Press Release

How To Write A Press Release For An Upcoming Event

What is a press release?

A press release (PR) is a brief descriptive statement issued to the media that provides basic information on a newsworthy development such as a coming event, product launch, executive hire, etc. Effective press releases are formatted to easily interlock with the minds of media types in a way that makes them want to publicize and share your info.  It is important to issue a press release for an upcoming event, here is how.

Basic press release structure and practice

Your PR needs a strong headline, newsy details and top level information about your organization. It’s customary to send out a press release 7-10 days prior to your event. Of course, for your PR to have the most beneficial impact you to need to ascertain that it reaches the right journalists, reporters, news editors, bloggers, etc.

These people and their publications receive hundreds of PRs a week, so yours must offer them something tantalizing enough to a) read it; and b) broadcast it to their audiences.

A killer press release has these elements in common:

  • A succinct headline and subhead, plus body copy, and a paragraph about the organization holding or sponsoring the event
  • It’s formatted to one letter-size page
  • It’s written in the third-person
  • Has basic contact and sign-up information

Your event press release essentials

OK, here are my eight event press release must-dos calculated to help you cut through the torrent of competing press release’s that pile up daily on the desks and inboxes of the people you want to pollinate the world with your event announcement.

1. Summarize pithily

Avoid over-contextualizing your event with fluff, excessive self-promotion or corporate-speak. Explain your event’s brand story in a minimum of words, for example:

“Popsicle Drop is the annual fundraiser held by Mr. Chill’s Freezin’ Treats the proceeds of which go toward the mental and physical rehabilitation of victims of used car salesmen internationally.”

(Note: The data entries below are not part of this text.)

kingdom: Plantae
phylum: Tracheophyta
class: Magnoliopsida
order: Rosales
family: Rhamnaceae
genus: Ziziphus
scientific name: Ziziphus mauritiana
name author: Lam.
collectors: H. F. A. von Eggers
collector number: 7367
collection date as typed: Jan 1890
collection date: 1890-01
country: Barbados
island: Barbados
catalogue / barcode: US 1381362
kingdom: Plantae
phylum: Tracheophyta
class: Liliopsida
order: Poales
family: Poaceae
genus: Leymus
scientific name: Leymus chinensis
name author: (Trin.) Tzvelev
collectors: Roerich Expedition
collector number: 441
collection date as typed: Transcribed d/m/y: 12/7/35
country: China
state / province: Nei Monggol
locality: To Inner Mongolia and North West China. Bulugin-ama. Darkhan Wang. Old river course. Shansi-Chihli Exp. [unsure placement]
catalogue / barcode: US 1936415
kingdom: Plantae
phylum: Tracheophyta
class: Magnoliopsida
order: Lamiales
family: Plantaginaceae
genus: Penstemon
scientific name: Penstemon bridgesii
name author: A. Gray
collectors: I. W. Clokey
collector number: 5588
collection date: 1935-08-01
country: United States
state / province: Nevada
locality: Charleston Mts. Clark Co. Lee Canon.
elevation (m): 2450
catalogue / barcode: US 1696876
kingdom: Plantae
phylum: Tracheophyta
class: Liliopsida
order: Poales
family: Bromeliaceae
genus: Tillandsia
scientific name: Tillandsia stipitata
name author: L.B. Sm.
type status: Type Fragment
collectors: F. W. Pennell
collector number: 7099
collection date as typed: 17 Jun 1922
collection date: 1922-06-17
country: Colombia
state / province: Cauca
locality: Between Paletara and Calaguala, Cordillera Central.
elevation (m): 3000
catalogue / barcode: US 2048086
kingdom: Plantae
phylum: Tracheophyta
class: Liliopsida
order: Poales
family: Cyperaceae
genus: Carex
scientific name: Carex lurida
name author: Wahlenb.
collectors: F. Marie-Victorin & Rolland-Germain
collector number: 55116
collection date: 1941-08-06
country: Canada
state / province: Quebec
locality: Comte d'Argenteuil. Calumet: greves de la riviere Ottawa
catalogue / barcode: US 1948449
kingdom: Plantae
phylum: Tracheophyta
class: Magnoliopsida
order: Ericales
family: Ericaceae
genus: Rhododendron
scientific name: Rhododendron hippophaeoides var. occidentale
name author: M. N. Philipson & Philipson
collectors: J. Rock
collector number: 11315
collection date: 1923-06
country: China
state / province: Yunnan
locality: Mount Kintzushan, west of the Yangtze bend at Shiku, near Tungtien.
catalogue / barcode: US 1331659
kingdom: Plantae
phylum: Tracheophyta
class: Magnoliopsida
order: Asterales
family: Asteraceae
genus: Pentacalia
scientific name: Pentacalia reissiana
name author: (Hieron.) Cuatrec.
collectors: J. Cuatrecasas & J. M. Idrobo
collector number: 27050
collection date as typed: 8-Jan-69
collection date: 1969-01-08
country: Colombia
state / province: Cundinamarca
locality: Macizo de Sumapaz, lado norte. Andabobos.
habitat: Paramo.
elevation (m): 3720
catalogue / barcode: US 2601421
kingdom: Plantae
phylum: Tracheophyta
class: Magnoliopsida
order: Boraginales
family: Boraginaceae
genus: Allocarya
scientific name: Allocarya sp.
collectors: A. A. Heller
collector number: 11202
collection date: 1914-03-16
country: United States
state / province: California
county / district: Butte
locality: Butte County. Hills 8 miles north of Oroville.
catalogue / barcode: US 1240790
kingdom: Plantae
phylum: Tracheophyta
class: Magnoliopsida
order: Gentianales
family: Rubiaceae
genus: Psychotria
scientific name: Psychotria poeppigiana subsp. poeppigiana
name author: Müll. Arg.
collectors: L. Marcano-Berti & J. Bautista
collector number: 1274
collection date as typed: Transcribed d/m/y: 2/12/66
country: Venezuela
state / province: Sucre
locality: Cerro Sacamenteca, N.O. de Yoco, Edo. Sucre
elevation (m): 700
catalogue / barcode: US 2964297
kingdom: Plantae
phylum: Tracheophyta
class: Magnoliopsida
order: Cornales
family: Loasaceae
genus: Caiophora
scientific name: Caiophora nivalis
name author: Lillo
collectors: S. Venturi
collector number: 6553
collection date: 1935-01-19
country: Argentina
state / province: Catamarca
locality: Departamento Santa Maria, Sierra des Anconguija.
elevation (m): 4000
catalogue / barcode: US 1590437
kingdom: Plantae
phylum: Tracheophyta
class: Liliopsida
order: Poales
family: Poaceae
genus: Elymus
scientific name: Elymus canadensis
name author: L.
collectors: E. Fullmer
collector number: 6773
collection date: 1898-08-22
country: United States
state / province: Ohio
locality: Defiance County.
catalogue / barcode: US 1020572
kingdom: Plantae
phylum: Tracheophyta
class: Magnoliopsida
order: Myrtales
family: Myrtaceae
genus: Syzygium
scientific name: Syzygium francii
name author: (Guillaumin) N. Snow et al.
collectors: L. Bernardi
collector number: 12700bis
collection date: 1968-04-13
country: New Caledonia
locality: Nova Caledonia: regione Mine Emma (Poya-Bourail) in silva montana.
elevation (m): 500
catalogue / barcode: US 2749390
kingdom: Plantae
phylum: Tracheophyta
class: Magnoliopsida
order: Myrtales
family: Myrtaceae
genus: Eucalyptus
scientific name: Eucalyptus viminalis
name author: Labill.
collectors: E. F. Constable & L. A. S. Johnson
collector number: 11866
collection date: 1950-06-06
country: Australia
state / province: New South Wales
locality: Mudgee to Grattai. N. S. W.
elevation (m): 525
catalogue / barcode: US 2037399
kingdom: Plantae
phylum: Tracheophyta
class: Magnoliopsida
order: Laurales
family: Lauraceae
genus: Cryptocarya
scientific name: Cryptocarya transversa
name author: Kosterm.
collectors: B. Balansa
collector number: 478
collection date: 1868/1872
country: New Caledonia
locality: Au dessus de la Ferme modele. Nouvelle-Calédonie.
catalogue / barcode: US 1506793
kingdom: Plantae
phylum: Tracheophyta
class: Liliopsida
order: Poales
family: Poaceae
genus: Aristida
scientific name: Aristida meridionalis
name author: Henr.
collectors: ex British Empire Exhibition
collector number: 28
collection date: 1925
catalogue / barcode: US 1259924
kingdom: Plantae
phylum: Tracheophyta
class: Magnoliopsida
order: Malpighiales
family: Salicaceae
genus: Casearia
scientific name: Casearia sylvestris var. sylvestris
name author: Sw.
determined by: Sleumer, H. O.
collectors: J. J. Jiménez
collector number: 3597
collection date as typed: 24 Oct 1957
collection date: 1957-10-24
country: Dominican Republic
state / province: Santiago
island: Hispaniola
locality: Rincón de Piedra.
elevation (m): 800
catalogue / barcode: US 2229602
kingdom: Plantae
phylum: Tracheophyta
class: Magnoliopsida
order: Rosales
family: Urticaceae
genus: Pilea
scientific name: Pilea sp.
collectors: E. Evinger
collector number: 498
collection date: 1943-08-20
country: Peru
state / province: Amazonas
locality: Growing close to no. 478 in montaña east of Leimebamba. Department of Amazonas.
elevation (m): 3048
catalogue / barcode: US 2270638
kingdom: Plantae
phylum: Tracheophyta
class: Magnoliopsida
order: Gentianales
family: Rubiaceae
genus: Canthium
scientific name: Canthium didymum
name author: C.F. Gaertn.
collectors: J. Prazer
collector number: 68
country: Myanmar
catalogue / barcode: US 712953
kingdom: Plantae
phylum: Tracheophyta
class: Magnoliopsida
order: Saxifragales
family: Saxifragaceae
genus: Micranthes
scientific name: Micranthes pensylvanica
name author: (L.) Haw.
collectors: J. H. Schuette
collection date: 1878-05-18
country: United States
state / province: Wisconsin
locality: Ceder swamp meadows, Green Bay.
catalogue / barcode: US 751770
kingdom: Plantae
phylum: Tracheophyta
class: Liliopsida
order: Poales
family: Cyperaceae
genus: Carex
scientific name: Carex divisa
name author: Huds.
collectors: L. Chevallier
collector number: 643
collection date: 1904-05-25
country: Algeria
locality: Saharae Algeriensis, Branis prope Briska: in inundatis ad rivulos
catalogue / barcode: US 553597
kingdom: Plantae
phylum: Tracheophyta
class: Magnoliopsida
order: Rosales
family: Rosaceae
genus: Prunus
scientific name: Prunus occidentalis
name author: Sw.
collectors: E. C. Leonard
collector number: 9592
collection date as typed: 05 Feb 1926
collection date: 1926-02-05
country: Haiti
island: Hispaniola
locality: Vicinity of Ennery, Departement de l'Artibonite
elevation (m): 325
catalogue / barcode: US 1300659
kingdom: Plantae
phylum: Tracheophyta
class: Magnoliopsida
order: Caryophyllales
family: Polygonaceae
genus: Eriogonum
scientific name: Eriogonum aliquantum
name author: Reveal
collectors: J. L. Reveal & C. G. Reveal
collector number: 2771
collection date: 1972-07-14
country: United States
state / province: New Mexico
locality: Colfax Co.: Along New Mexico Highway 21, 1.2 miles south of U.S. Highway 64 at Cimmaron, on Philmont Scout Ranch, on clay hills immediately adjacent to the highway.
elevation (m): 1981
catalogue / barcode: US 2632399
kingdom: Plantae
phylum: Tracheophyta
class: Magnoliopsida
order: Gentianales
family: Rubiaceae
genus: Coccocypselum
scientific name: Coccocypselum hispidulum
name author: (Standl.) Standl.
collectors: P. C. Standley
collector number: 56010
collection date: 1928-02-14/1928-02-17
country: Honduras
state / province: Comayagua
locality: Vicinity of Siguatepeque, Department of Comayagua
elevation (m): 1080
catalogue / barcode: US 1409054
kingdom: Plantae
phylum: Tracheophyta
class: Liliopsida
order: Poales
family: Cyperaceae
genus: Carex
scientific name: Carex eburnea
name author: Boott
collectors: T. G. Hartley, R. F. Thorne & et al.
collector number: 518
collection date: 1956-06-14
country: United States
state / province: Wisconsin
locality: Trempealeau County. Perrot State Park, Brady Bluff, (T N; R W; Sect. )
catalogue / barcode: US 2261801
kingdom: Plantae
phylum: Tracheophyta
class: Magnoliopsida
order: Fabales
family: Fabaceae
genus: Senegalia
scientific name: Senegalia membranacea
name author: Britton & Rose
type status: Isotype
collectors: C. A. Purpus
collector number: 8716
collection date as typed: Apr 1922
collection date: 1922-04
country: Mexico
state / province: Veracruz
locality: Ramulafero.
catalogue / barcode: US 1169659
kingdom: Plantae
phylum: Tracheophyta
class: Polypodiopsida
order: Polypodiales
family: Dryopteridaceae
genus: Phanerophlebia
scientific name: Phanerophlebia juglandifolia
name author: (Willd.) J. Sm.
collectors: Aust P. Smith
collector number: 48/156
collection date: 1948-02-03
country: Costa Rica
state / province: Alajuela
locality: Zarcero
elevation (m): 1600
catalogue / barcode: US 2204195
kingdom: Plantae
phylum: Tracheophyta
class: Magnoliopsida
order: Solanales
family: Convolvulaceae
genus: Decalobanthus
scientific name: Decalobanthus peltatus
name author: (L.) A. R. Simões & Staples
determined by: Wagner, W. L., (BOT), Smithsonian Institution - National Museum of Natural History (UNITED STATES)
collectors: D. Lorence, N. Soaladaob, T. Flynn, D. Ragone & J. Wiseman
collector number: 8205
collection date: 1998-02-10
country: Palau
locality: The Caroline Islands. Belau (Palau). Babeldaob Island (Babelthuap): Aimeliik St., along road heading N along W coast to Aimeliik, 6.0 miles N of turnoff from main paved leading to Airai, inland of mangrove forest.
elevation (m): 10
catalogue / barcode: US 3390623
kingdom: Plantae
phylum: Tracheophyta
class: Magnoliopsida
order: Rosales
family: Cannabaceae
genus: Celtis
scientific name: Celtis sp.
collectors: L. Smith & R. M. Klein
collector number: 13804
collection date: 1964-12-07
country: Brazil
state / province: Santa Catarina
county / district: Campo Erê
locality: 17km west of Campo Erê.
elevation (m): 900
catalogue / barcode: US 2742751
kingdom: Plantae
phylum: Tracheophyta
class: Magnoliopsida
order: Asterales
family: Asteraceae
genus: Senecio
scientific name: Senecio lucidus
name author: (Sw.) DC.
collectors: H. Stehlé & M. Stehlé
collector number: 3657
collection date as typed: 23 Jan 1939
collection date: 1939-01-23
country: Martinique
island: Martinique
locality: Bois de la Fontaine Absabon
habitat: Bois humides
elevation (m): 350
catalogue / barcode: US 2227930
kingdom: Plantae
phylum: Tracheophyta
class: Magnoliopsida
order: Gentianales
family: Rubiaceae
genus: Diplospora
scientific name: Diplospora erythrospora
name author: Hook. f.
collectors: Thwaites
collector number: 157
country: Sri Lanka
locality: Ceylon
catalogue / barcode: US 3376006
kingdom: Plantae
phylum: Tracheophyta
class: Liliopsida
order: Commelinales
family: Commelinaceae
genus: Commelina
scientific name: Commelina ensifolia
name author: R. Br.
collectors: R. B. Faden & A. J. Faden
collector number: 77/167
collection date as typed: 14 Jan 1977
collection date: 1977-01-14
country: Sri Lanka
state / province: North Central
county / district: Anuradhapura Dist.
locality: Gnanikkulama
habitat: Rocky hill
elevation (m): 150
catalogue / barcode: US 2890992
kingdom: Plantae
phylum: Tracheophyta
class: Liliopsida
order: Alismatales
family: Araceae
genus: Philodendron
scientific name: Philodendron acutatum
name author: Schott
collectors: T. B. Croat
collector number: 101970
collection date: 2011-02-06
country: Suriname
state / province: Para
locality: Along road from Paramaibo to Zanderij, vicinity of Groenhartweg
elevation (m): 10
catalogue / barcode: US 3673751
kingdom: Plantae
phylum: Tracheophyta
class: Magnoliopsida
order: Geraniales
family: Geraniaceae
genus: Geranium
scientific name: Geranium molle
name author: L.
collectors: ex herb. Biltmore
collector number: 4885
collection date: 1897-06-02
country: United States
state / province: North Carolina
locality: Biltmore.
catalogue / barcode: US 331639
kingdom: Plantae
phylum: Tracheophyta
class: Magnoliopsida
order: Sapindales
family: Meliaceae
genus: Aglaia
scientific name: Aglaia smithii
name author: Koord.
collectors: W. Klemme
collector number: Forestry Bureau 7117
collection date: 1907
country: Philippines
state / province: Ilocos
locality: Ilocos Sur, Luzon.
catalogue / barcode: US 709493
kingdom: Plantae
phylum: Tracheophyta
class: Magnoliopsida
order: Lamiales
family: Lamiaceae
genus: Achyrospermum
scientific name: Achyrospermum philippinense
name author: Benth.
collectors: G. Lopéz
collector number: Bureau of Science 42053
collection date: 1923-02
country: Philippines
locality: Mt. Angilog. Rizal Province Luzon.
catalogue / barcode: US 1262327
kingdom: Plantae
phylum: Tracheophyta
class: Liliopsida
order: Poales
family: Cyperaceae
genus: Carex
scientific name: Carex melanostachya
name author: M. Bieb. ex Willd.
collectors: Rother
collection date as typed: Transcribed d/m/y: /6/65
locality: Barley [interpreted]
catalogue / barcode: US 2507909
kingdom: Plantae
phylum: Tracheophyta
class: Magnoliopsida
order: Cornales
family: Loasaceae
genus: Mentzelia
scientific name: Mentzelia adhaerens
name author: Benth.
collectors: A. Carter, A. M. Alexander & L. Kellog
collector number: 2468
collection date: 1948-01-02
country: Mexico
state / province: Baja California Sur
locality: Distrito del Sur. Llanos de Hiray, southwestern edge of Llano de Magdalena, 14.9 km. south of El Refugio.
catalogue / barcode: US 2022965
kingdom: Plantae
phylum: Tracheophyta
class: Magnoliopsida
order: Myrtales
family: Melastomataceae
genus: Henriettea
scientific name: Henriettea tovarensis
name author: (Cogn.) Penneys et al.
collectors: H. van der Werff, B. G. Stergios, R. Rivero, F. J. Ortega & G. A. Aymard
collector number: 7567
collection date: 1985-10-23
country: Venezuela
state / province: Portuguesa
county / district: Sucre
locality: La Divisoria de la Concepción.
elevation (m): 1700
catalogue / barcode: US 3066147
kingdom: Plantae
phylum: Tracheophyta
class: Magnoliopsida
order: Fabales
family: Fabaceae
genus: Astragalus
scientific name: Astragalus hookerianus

In other words, the old elevator pitch

Put this descriptor near the top of your PR such that readers can’t miss it. Include the basics – the event’s who, what, where and when. The balance contains details, key facts, and a quote or two from event directors, previous VIP guests or influential press sources.

2. Write to your audiences

In writing your PR, be sure your pitch is sufficiently wide to have the desired effect upon multiple media recipients. If that’s not workable, write different versions to suit the interests of specific publications and journalists.

Meaning, if you’re talking to a gourmet magazine about the Popsicle Drop, talk up how delicious the food & drink will be. If targeting a newspaper, focus a bit more on the good you’re doing for the event’s beneficiaries.

3. Mention the special stuff

If you’re going to have a 100ft-high champagne fountain, celebrate the daylights out of it. People love those unique touches – they are what gets shared and remembered. Find a middle ground between fact and colour – the idea being to make your event seem unusual and worth attending. If it ain’t unique, a bit kooky or fully out there, no one will care.

No need to tell everything. Tease readers with juicy details so they can’t resist further inquiry.

4. Show, don’t only tell

Use a couple of photographs and links to short videos of past events or the cool new venue you’ve rented.

5. Don’t forget the call to action

Explain how your recipients, their followers and readers can easily register for your event? Make it a single step, idiot-proof process.

6. Add your standard descriptor

Include a short “boilerplate” paragraph at the bottom of your press release. It explains your organization and its purpose. Remember that some folks may somehow have never heard of you or your event.

7. Harness the email subject line

When a press release is emailed, its subject line sets the stage, pushing the journalist to either open or delete your message. It’s as crucial to get right as the PR main header. Write out a bunch, then edit them mercilessly, eliminating all but the hardest working words. Then choose the best one, or a few, if appealing to varied targets.

8. Optimize for easy phone reading

Most recipients with read your PR on their device first. Keep it clean and simple. Don’t sent them as PDFs or links. Make it the first thing seen when the email opens, and make it fast to load

Don’t be afraid to be you

By all means, stick to format, but don’t be shy to reveal some of your true colours. If your organization is, by definition, a bit fun-oriented, like the Popsicle Drop folks, be light-hearted once or twice in your press release. Just don’t beat ‘em over the head with it. Be charming and real, minus the smarm.

Remember your readers

Journalists, editors and bloggers work insane hours, are often poorly paid and are thus dying to have fun and be entertained whenever possible. A small, subtle morsel of dry wit or humour can cut through their defensive crap-filter and make them suddenly love you and want to help you. Or at a minimum, want to read on.

When in doubt about any of this, try it out on trusted confidants before sending.